Firmly believing that DMK is the closest to the VCK in terms of ideology, Ravikumar says that his party’s principles are inspired from the Dravidian movement itself. “Dravidian movement was crucial in spreading Ambedkar’s ideology in Tamil Nadu,” he says. However, he says that priorities of the movement changes with time. “Now it’s (Dravidian movement’s) priorities is not anti-Brahmanism, it is veering towards equality for all. So we don’t have any problem working with it. In fact, we feel ideologically comfortable working with the proponents of Dravidian movement,” he explains.

Slamming the BJP-led Centre Ravikumar says that the image which helped Prime Minister Narendra Modi win the elections in 2014 has now become a burden for him.

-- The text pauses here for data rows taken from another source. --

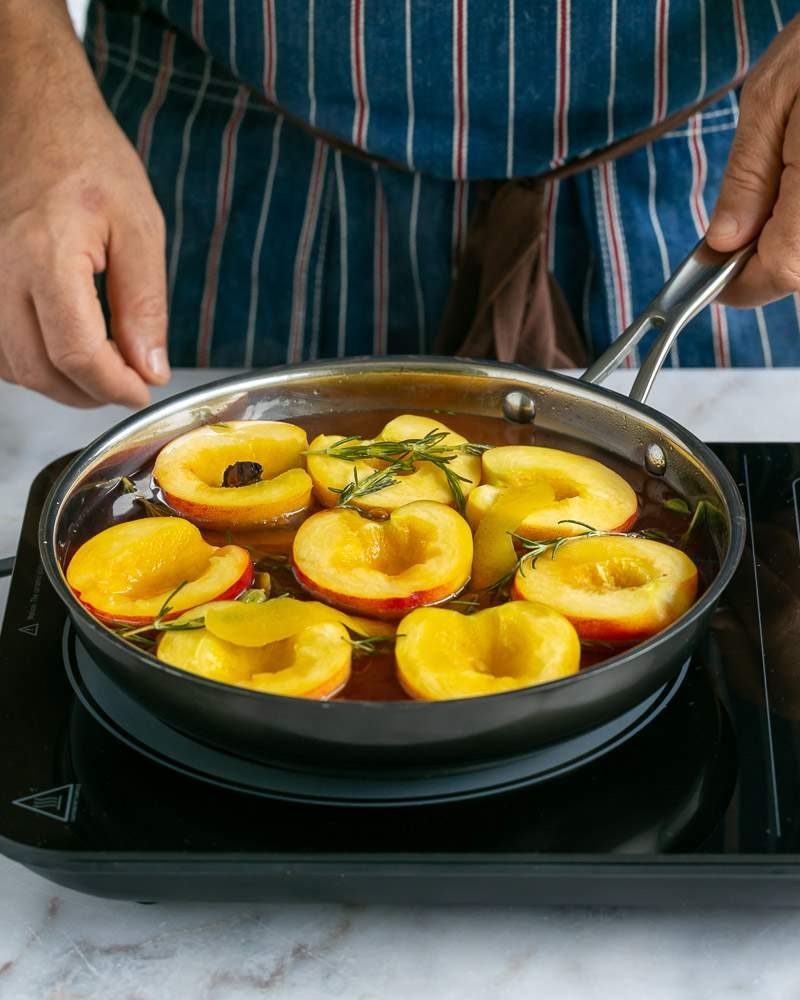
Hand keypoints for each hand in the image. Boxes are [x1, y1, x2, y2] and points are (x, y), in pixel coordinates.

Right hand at [0, 1, 169, 406]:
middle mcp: (1, 272)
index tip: (142, 389)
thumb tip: (150, 367)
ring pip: (13, 366)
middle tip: (127, 382)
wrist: (34, 118)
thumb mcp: (139, 228)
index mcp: (48, 255)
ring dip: (59, 382)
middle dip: (89, 392)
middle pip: (39, 369)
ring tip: (102, 368)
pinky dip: (32, 363)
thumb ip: (145, 305)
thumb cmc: (88, 160)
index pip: (76, 353)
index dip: (113, 386)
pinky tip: (64, 350)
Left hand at [706, 15, 799, 306]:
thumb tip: (723, 239)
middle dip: (762, 253)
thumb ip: (746, 180)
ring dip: (789, 233)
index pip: (775, 275)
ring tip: (783, 176)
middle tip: (737, 224)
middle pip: (798, 266)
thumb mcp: (770, 100)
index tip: (708, 274)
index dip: (734, 283)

He notes, “As far as TN is concerned, people do not really know Dr Manmohan Singh who was the Prime Minister for 10 years. But an old man in a village will know Modi. So I don’t know how it is in other states, but in Tamil Nadu, it is centred around Modi. He symbolizes the whole policies of the BJP and RSS. So by opposing him, we are opposing their entire policy.”

In 2018, Ravikumar was given security after state intelligence received information that he was one of the targets of the assassins who had killed journalist-activist Gauri Lankesh.  Speaking about the social atmosphere in the country surrounding the writers and intellectuals, Ravikumar says that this is the first time in history that anti-intellectualism is this visible. “Now artists, writers etc irrespective of party affiliations are getting attacked and the Sangh Parivar thinks that them being artists and writers is alone enough reason to attack them. Such a vicious atmosphere they (Sangh Parivar) have created,” he alleges.

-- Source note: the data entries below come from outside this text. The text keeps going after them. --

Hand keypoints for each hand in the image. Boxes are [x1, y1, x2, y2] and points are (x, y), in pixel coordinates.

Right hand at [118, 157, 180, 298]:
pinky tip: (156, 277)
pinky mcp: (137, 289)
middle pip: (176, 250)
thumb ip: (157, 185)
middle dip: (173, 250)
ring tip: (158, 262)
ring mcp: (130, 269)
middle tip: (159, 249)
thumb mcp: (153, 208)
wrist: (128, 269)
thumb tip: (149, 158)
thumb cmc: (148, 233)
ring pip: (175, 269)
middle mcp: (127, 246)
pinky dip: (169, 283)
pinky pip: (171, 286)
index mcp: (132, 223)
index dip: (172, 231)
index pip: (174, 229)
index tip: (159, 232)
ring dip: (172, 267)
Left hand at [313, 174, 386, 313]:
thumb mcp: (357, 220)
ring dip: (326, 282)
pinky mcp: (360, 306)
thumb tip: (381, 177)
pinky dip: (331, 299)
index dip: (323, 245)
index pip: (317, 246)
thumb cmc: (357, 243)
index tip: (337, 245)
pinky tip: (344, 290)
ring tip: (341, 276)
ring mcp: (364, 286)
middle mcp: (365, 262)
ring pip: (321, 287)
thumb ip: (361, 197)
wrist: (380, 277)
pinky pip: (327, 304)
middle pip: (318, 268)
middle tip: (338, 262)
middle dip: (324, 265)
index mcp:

Alleging that this idea of being against intellectual thinking is spilling over to policy decision as well, Ravikumar points out that such actions are detrimental to the country’s development. “The government is bringing in people with anti-science credentials to head the institutions. It hurts our development. If they keep spreading superstitious ideas on one side, how can they develop science on the other?” he asks.  

Expressing confidence that he will find time to continue his literary work even if he gets elected, Ravikumar says, “Literature will always be with me. So when I lose faith in politics at times or when it drains me out, literature is my shelter.”